**What needs to be done**
Copy out every line of the listing below word for word, changing nothing.

**Material to process**
=======

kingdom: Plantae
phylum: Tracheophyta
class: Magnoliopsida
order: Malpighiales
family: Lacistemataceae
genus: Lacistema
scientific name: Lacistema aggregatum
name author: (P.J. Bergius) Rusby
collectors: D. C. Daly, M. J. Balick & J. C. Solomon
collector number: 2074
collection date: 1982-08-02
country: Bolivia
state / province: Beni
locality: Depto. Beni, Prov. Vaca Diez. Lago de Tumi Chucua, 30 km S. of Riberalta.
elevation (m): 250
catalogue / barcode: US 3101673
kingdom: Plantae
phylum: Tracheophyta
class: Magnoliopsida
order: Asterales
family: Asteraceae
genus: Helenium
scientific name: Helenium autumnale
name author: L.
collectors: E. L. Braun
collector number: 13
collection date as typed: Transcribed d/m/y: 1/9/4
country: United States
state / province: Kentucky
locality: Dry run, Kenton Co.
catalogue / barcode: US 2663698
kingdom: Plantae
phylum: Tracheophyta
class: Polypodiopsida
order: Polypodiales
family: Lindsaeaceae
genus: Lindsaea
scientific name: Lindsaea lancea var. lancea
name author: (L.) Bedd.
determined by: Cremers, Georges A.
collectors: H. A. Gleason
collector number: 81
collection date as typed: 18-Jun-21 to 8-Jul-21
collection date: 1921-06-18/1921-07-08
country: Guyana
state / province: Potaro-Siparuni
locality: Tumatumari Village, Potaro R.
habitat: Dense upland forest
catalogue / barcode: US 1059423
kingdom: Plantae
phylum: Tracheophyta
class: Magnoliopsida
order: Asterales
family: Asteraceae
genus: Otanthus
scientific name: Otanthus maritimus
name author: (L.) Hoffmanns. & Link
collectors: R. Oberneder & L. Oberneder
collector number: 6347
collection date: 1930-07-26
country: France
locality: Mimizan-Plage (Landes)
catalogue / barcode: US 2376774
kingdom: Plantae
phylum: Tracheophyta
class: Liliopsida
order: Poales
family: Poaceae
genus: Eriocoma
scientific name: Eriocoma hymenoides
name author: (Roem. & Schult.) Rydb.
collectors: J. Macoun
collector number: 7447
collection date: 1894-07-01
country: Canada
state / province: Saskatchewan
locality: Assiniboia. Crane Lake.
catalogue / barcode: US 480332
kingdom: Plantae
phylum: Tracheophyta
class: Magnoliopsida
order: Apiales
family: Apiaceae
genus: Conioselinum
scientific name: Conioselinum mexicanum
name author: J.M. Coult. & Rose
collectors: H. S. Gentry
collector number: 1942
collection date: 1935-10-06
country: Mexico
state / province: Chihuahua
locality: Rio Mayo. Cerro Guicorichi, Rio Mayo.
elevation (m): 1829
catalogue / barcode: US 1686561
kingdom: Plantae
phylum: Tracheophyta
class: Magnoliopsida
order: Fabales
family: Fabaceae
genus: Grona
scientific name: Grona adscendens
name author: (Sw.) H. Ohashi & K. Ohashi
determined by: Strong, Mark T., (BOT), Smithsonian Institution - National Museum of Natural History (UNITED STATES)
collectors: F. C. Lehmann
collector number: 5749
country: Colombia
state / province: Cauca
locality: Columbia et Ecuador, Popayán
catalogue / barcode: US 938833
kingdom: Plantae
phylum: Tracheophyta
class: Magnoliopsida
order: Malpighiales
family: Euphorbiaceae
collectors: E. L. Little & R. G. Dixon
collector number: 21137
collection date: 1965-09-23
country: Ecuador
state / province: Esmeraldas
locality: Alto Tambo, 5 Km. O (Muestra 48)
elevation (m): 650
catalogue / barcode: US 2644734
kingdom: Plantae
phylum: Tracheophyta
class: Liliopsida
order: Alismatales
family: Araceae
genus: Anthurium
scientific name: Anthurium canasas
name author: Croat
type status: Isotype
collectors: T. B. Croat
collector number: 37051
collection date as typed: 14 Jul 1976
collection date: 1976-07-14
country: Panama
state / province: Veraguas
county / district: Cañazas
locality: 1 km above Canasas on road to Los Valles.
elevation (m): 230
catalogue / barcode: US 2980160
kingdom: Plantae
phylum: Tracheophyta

=======

**Solution**
kingdom: Plantae
phylum: Tracheophyta
class: Magnoliopsida
order: Malpighiales
family: Lacistemataceae
genus: Lacistema
scientific name: Lacistema aggregatum
name author: (P.J. Bergius) Rusby
collectors: D. C. Daly, M. J. Balick & J. C. Solomon
collector number: 2074
collection date: 1982-08-02
country: Bolivia
state / province: Beni
locality: Depto. Beni, Prov. Vaca Diez. Lago de Tumi Chucua, 30 km S. of Riberalta.
elevation (m): 250
catalogue / barcode: US 3101673
kingdom: Plantae
phylum: Tracheophyta
class: Magnoliopsida
order: Asterales
family: Asteraceae
genus: Helenium
scientific name: Helenium autumnale
name author: L.
collectors: E. L. Braun
collector number: 13
collection date as typed: Transcribed d/m/y: 1/9/4
country: United States
state / province: Kentucky
locality: Dry run, Kenton Co.
catalogue / barcode: US 2663698
kingdom: Plantae
phylum: Tracheophyta
class: Polypodiopsida
order: Polypodiales
family: Lindsaeaceae
genus: Lindsaea
scientific name: Lindsaea lancea var. lancea
name author: (L.) Bedd.
determined by: Cremers, Georges A.
collectors: H. A. Gleason
collector number: 81
collection date as typed: 18-Jun-21 to 8-Jul-21
collection date: 1921-06-18/1921-07-08
country: Guyana
state / province: Potaro-Siparuni
locality: Tumatumari Village, Potaro R.
habitat: Dense upland forest
catalogue / barcode: US 1059423
kingdom: Plantae
phylum: Tracheophyta
class: Magnoliopsida
order: Asterales
family: Asteraceae
genus: Otanthus
scientific name: Otanthus maritimus
name author: (L.) Hoffmanns. & Link
collectors: R. Oberneder & L. Oberneder
collector number: 6347
collection date: 1930-07-26
country: France
locality: Mimizan-Plage (Landes)
catalogue / barcode: US 2376774
kingdom: Plantae
phylum: Tracheophyta
class: Liliopsida
order: Poales
family: Poaceae
genus: Eriocoma
scientific name: Eriocoma hymenoides
name author: (Roem. & Schult.) Rydb.
collectors: J. Macoun
collector number: 7447
collection date: 1894-07-01
country: Canada
state / province: Saskatchewan
locality: Assiniboia. Crane Lake.
catalogue / barcode: US 480332
kingdom: Plantae
phylum: Tracheophyta
class: Magnoliopsida
order: Apiales
family: Apiaceae
genus: Conioselinum
scientific name: Conioselinum mexicanum
name author: J.M. Coult. & Rose
collectors: H. S. Gentry
collector number: 1942
collection date: 1935-10-06
country: Mexico
state / province: Chihuahua
locality: Rio Mayo. Cerro Guicorichi, Rio Mayo.
elevation (m): 1829
catalogue / barcode: US 1686561
kingdom: Plantae
phylum: Tracheophyta
class: Magnoliopsida
order: Fabales
family: Fabaceae
genus: Grona
scientific name: Grona adscendens
name author: (Sw.) H. Ohashi & K. Ohashi
determined by: Strong, Mark T., (BOT), Smithsonian Institution - National Museum of Natural History (UNITED STATES)
collectors: F. C. Lehmann
collector number: 5749
country: Colombia
state / province: Cauca
locality: Columbia et Ecuador, Popayán
catalogue / barcode: US 938833
kingdom: Plantae
phylum: Tracheophyta
class: Magnoliopsida
order: Malpighiales
family: Euphorbiaceae
collectors: E. L. Little & R. G. Dixon
collector number: 21137
collection date: 1965-09-23
country: Ecuador
state / province: Esmeraldas
locality: Alto Tambo, 5 Km. O (Muestra 48)
elevation (m): 650
catalogue / barcode: US 2644734
kingdom: Plantae
phylum: Tracheophyta
class: Liliopsida
order: Alismatales
family: Araceae
genus: Anthurium
scientific name: Anthurium canasas
name author: Croat
type status: Isotype
collectors: T. B. Croat
collector number: 37051
collection date as typed: 14 Jul 1976
collection date: 1976-07-14
country: Panama
state / province: Veraguas
county / district: Cañazas
locality: 1 km above Canasas on road to Los Valles.
elevation (m): 230
catalogue / barcode: US 2980160
kingdom: Plantae
phylum: Tracheophyta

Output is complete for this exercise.